◆ Your instructions ◆
Pull every line that includes the word "pixels" from the data.

◆ Provided records ◆
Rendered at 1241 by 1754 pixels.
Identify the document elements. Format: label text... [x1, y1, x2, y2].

==

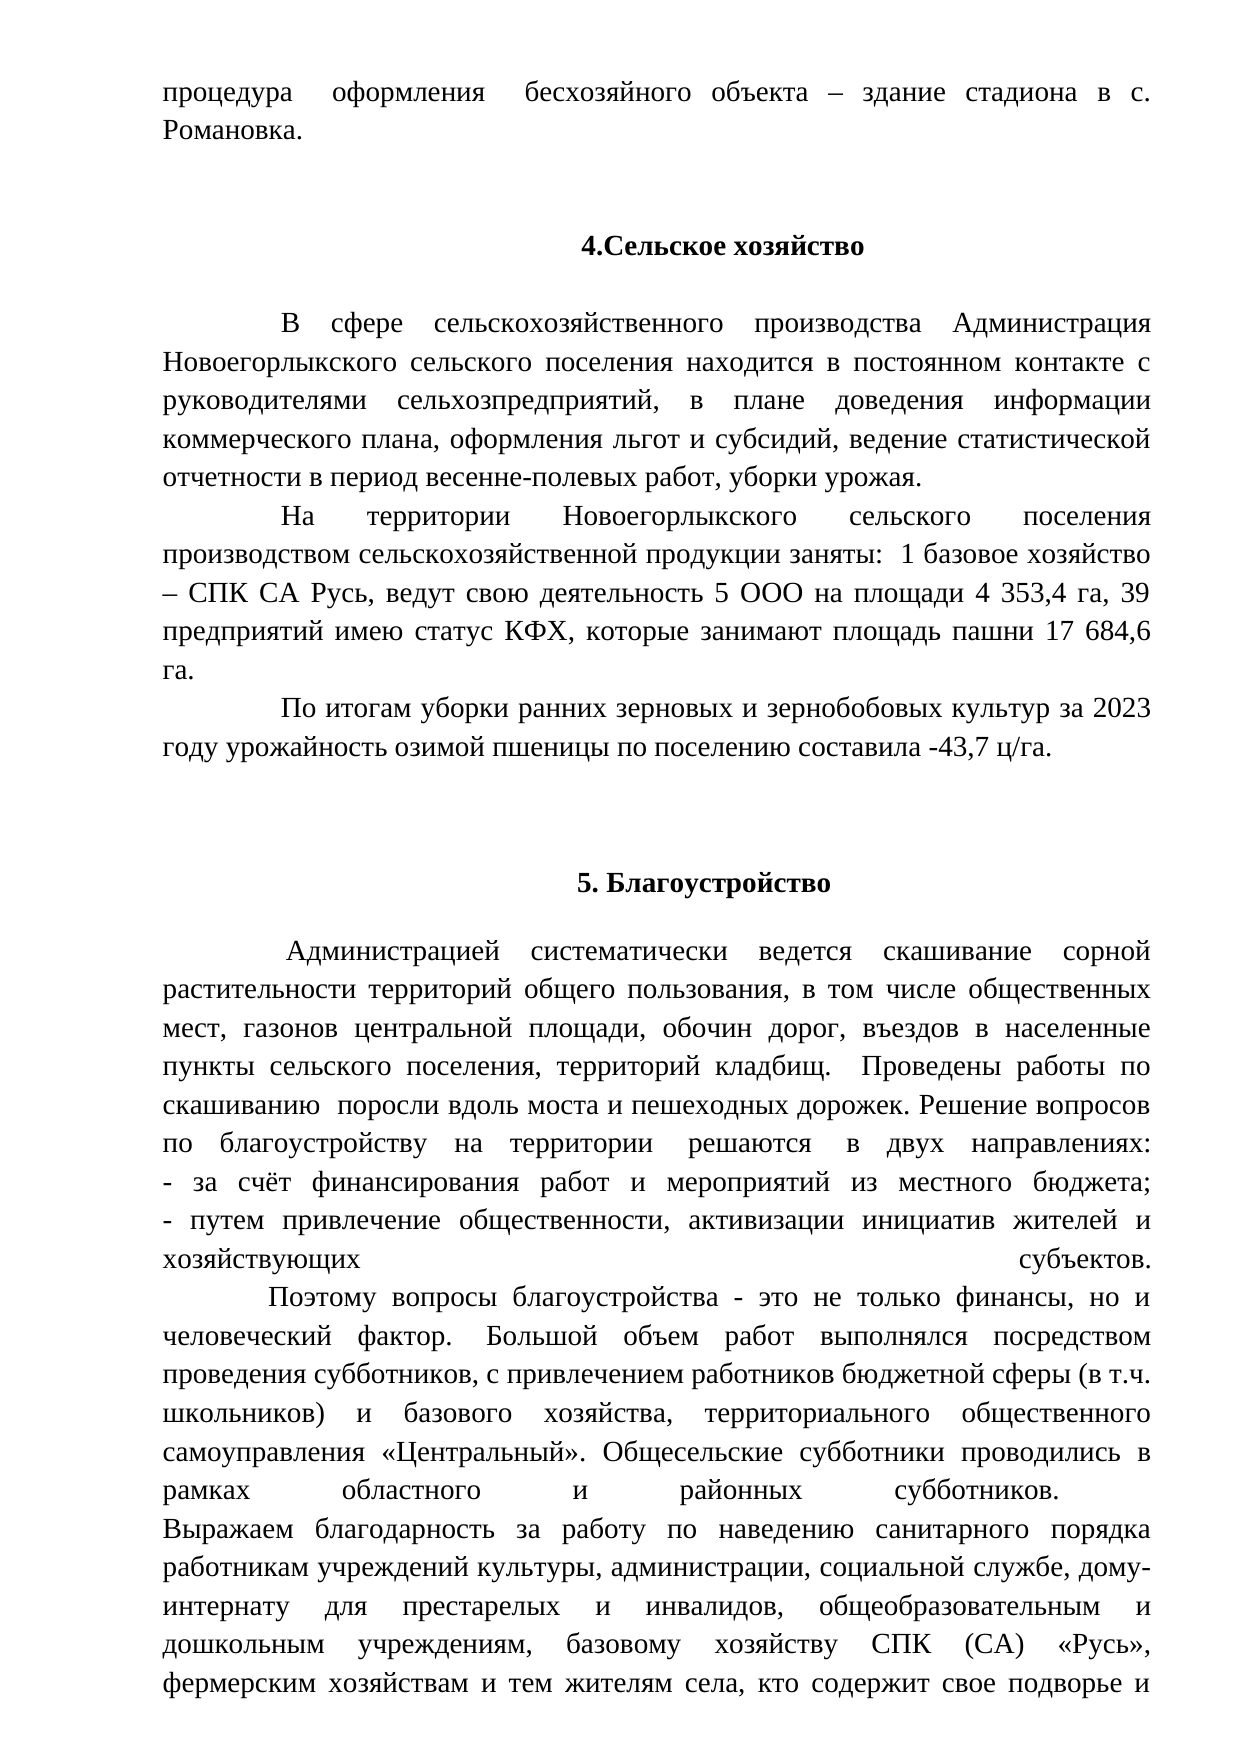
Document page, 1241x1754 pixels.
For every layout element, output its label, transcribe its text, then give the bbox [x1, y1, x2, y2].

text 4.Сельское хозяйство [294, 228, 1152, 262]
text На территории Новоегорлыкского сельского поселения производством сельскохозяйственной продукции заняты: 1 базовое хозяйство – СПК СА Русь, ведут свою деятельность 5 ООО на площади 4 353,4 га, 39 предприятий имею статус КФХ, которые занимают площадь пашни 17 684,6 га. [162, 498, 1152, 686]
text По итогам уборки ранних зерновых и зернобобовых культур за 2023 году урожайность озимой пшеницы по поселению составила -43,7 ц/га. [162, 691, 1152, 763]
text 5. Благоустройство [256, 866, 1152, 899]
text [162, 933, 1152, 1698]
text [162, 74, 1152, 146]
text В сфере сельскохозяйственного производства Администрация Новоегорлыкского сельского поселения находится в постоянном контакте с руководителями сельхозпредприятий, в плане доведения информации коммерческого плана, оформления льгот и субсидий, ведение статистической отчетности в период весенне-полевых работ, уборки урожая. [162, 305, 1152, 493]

◆ Response area ◆
Rendered at 1241 by 1754 pixels.
Document page, 1241x1754 pixels.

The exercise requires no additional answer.